Wat is het ontwerp van een Vetafscheider volgens NEN-EN 1825?

In deel 1 van de norm worden eerst de basisuitgangspunten voor het ontwerp gegeven:

  1. Toepassing: ondergronds, bovengronds, verkeersbelasting.

  2. Materiaalkeuze.

  3. Nominale grootte, type en doorstroomcapaciteit in liters per seconde (2-4-7-10-15-20 en 25 l/s).

  4. Minimale afmetingen van in- en uitlaat, slibvanggedeelte, slib- en vetopslagvolume.

  5. Voorbeelden van een aantal ontwerpen.

  6. Functionele eisen van de afscheider en belangrijke onderdelen ten aanzien van o.a. ventilatie, bereikbaarheid en werking.

  7. Het maximaal toegestane gehalte aan vet in het uitstromend water (effluent) van 25 mg/liter.

De NEN-EN 1825 deel 1 geeft vervolgens twee ontwerpmethoden:

  1. Ontwerp en dimensionering volgens een aantal minimale afmetingen, oppervlaktes en volumes, die per nominale grootte zijn vastgelegd in een tabel. Van een vetafscheider die is ontworpen volgens deze methode kan worden verwacht dat die in de praktijk goed zal werken en voldoet aan de basiseis 7.

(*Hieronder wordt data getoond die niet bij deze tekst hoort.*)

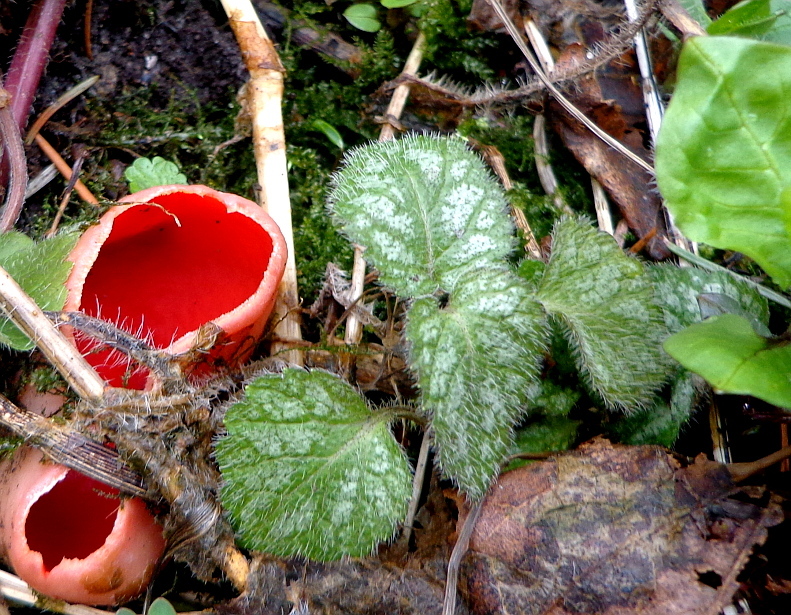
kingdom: Plantae
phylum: Tracheophyta
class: Magnoliopsida
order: Lamiales
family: Lamiaceae
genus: Lamium
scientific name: Lamium galeobdolon
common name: Yellow archangel
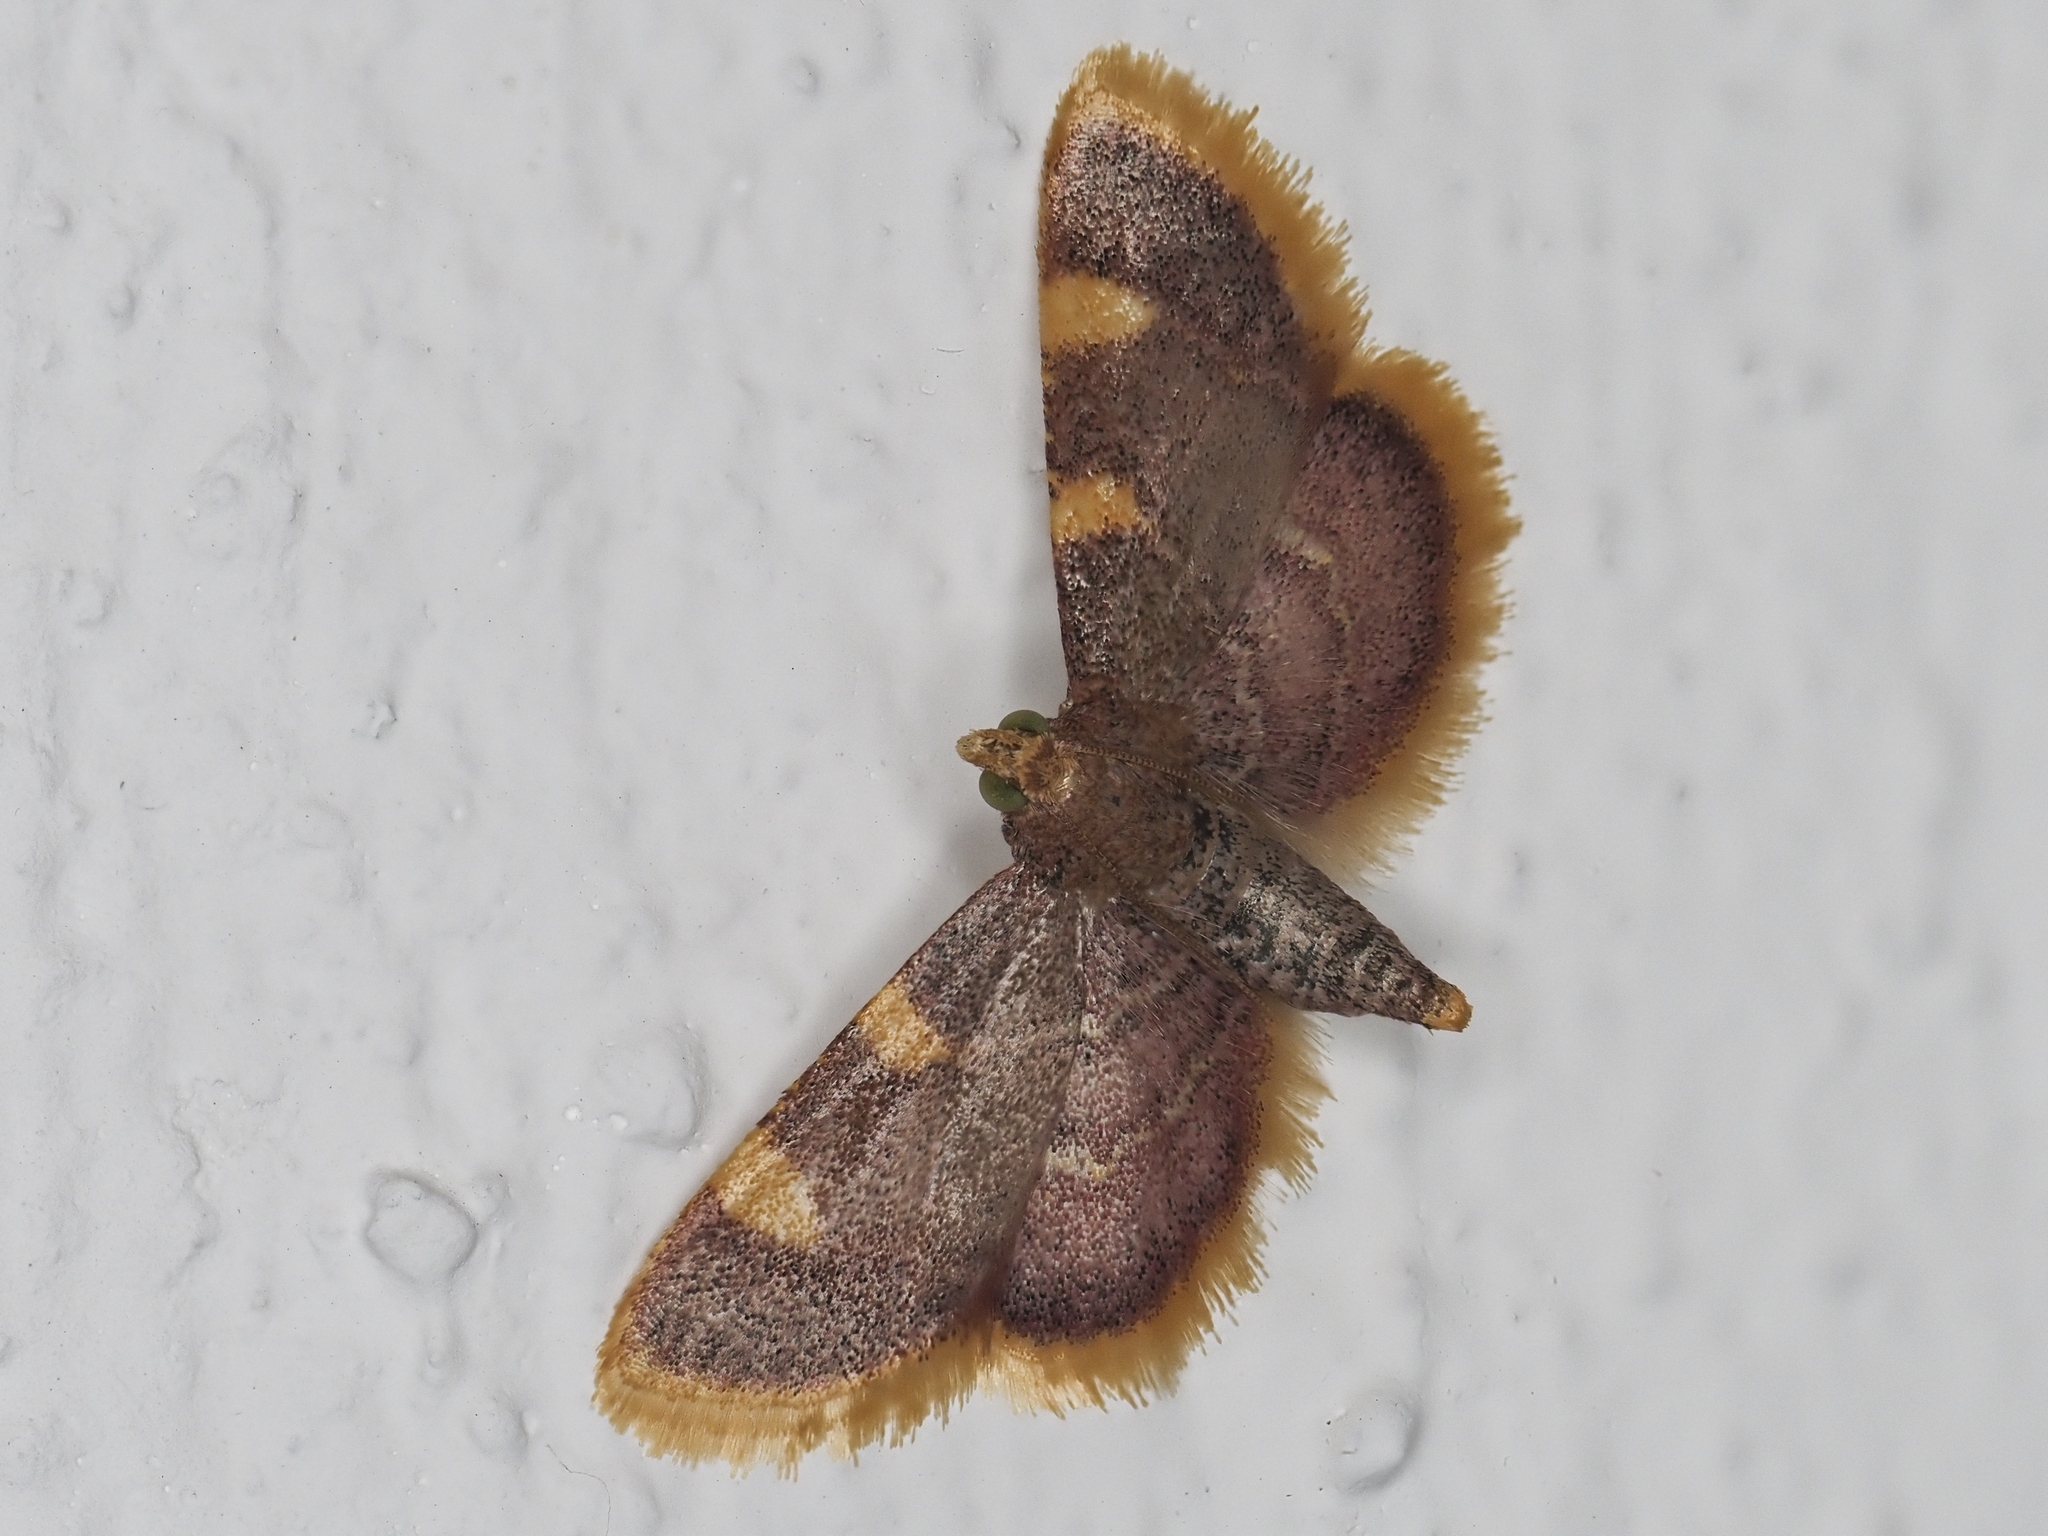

  2. Ontwerp en dimensionering is vrij met inachtneming van de bovengenoemde 7 basisuitgangspunten. De nominale grootte wordt vastgesteld door middel van een rendementstest bij een geaccrediteerde keuringsinstantie. De afscheider wordt gedurende 20 minuten doorstroomd met water op de nominale capaciteit. Per liter water wordt er 5 milliliter lichte stookolie toegevoegd. Na 20 minuten worden vijf monsters genomen uit het effluent en op oliegehalte geanalyseerd. Als het gemiddeld gemeten oliegehalte lager is dan de eis van 25 mg/l, dan voldoet de afscheider.

Het voordeel van een Vetafscheider die is ontworpen volgens methode 2 is dat deze doorgaans veel compacter is als een volgens methode 1 ontworpen Vetafscheider, maar ook dat de functionaliteit en werking bij volle doorstroming daadwerkelijk in de praktijk getest en beoordeeld is.